We would prefer not to have to change our fair value estimates, but such a thing is unavoidable with a material change of opinion regarding a firm’s prospects. This is the case with our valuation of the firm Iron Mountain (IRM).

This affects the Tear Sheet on Iron Mountain originally published on 14 June.

The IRM covered call investment has been decidedly mediocre in terms of performance, but as of the close yesterday, the recommended investment will still generate a small profit. There may be a way to generate a slightly larger profit by waiting until after the 25 September ex-dividend day to close the position, but the outcome of waiting is uncertain. Please see the Change of Opinion note linked above for more details regarding the tactic to capture IRM’s next dividend.

As to the reasoning for this change, reviewing the quarterly earnings statements the firm released on August 1, I simply got stuck on the fact that my worst-case profitability over the five-year explicit period was roughly twice that of what the firm has reported for the last few quarters. A few quarters does not a valuation make, but thinking about the report made me realize several things:

  1. Volume in the N. American business is not growing, despite record profits for U.S. firms (i.e., IRM’s domestic clients)
  2. IRM’s Overseas volume is growing, but these revenues generate substantially lower profitability than N. American ones.
  3. There is reason to believe that, at least in Europe, the lower profitability is a structural feature of the business.

In looking again at the company, I decided that the valuation scenarios were right, but that I had put too much weight on the best-case revenue + best-case profitability scenario and inappropriately dismissed the best-case revenue + worst-case profitability one. This best-case revenue + worst-case profitability equates to an economic scenario in which the U.S. generated flat or shrinking revenues while the less profitable overseas business generated positive ones.
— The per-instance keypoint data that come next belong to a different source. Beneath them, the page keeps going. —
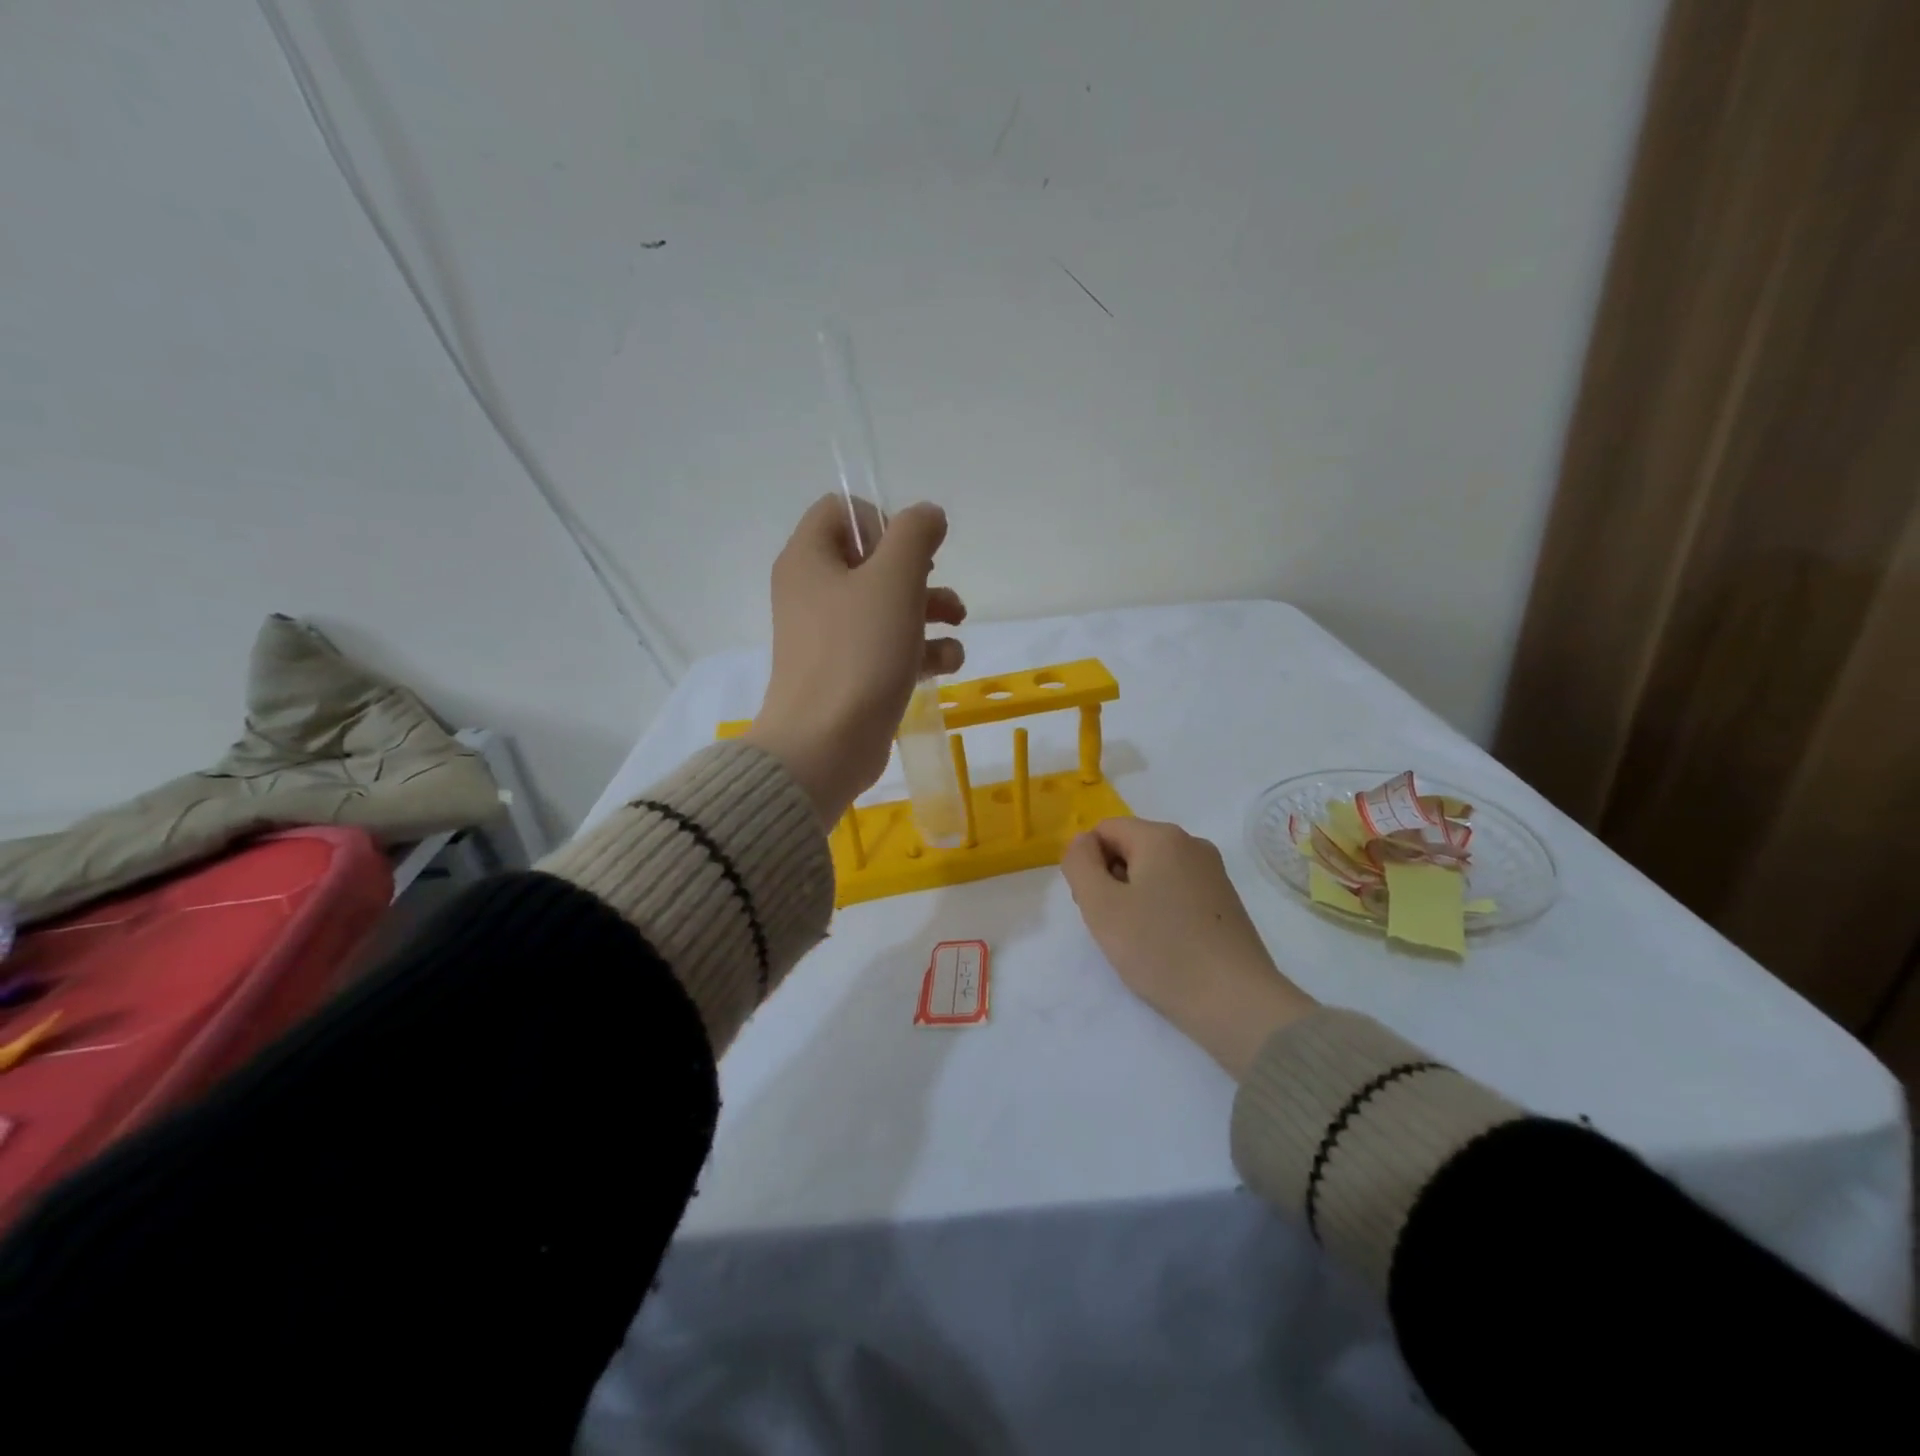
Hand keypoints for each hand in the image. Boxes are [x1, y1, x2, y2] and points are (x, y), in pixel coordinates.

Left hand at [743, 495, 965, 824]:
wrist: (825, 745)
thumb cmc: (858, 653)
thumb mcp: (894, 580)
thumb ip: (915, 535)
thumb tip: (927, 515)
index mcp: (809, 559)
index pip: (841, 511)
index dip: (883, 522)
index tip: (910, 553)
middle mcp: (812, 592)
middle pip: (870, 560)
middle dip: (918, 572)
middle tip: (936, 588)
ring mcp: (828, 637)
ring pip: (885, 605)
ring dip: (928, 609)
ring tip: (958, 625)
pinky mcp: (847, 673)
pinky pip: (886, 646)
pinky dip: (918, 649)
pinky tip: (946, 664)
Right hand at [1061, 818, 1317, 1078]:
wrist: (1235, 1002)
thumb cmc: (1160, 949)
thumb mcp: (1100, 905)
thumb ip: (1079, 863)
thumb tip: (1083, 842)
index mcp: (1162, 836)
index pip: (1105, 830)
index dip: (1089, 864)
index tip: (1094, 905)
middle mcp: (1192, 844)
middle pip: (1130, 847)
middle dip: (1111, 880)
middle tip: (1113, 926)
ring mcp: (1214, 873)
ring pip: (1153, 871)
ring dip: (1134, 898)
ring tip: (1139, 940)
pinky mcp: (1226, 902)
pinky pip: (1177, 891)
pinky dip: (1161, 911)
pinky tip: (1166, 946)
Reassessing the likelihood of the valuation scenarios shifted the most likely valuation from a point in the mid-$30 range to a point in the mid- to high-$20 range.

While not pleased about the need to publish a change of opinion, we were less pleased with our characterization of this investment as Medium to High conviction. Considering the very wide range of possible valuation scenarios, I believe simply a “Medium” conviction level would have been more appropriate.